Dexter is quick to point out that he had to learn how to be a student.

Biology is “the only thing I’ve taken more classes in than how to go to school,” Dexter said. “Everything I’ve done is because of a huge support structure. I wouldn’t have received the Fulbright without help from other people…. The only reason I’ve done well is I’ve been able to plug into resources, small groups.”

The end of dead-end jobs

After high school, Dexter worked a series of dead-end jobs and played music. Eventually, he became a massage therapist. At age 25, he enrolled at Portland Community College to become an acupuncturist, which required a degree in biology.

With his biology teacher’s encouragement, he applied for a paid summer internship studying invasive honeybees in Ghana through the National Science Foundation. Although he said he wasn’t qualified for the internship, he wrote on his application that he could produce a short documentary about the project.

"The only reason I've done well is I've been able to plug into resources." -- Eric Dexter

He received the internship and left for Ghana on his first trip outside the United States, then immediately became ill with a nasty bug that put him in the hospital for a week.

“I was not a great traveler,” Dexter said. “But that experience in Ghana changed my career path. I’ve been doing research ever since.”

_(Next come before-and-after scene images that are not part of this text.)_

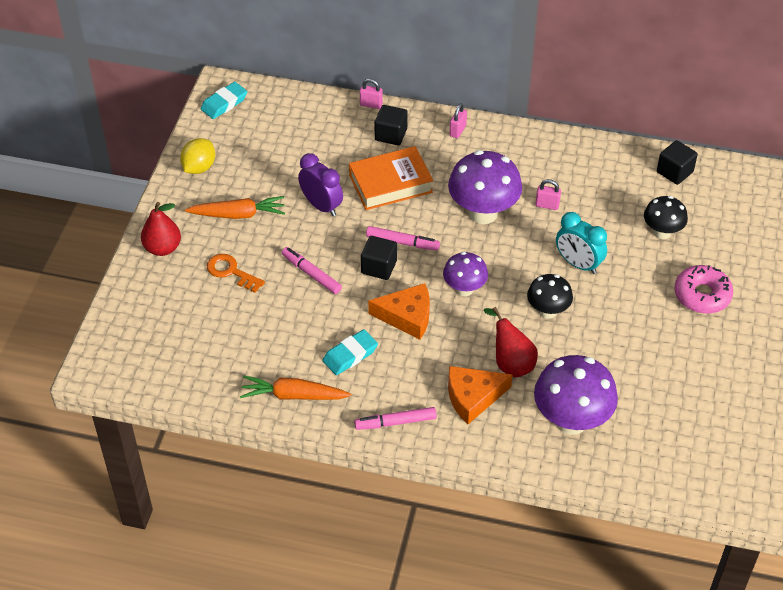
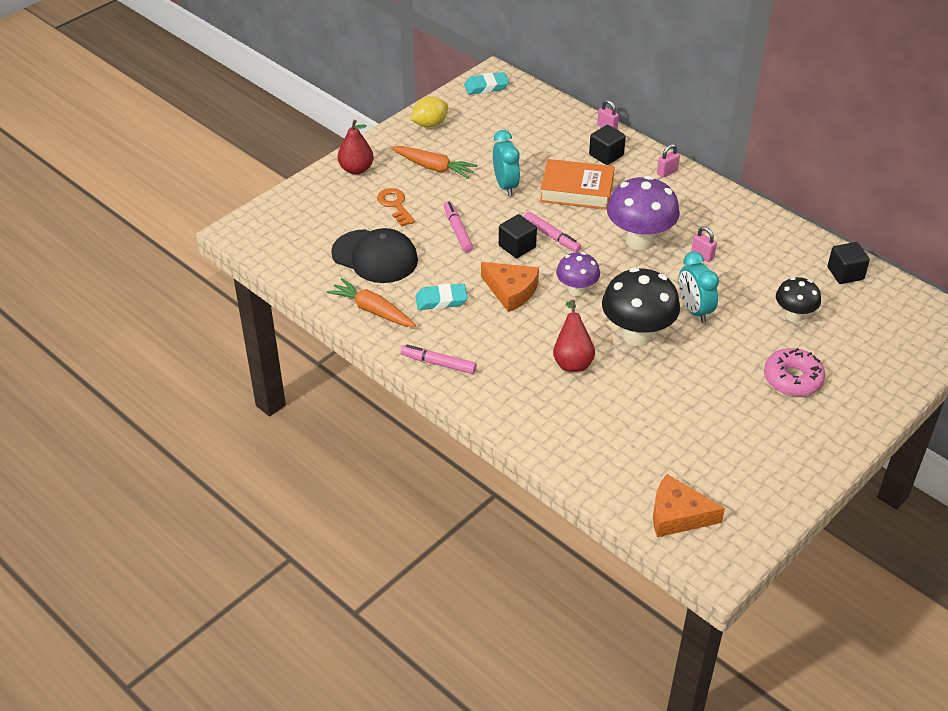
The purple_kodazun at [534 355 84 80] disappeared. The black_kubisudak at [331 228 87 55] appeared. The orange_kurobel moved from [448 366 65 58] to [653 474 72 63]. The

He completed his bachelor of science in biology, but refocused his goal from acupuncture to environmental science and aquatic species.

He realized he’s good at school, at research, and at international collaboration. He has studied colonial tunicates, another small sea creature, in San Francisco Bay. In Bermuda, he did coral reef research, studying ocean acidification, a result of burning fossil fuels.

When it came time for graduate school, he chose WSU Vancouver so he could study invasive species in the Columbia River ecosystem. In May, he received his master’s degree, and began working toward his PhD.

His doctoral work will broaden his study of invasive species in the Columbia River ecosystem between Puget Sound and San Francisco.

At WSU Vancouver, Dexter works with Steve Bollens, director and professor of the School of the Environment, and Gretchen Rollwagen-Bollens, associate clinical professor.

Far-reaching research

“Eric’s proposed research in Switzerland will benefit both his own career and the larger scientific community,” Bollens said. “He also has the maturity, poise, and integrity to be an outstanding ambassador for the United States and to foster mutual respect and common understanding across cultures.”

In Lausanne, Dexter will work in scientific laboratories at Lake Geneva, one of the largest lakes of Western Europe, learning new genetic techniques for reconstructing the origins and spread of aquatic invasions and developing “a more nuanced approach to understanding how aquatic species get around,” he said.

During his nine months abroad, Dexter plans to connect with other researchers and attend an oceanography conference in Grenada, Spain. He will also serve as a cultural ambassador, talking about his research and the Fulbright Scholar program. Begun in 1948, it is the United States’ flagship international educational exchange program.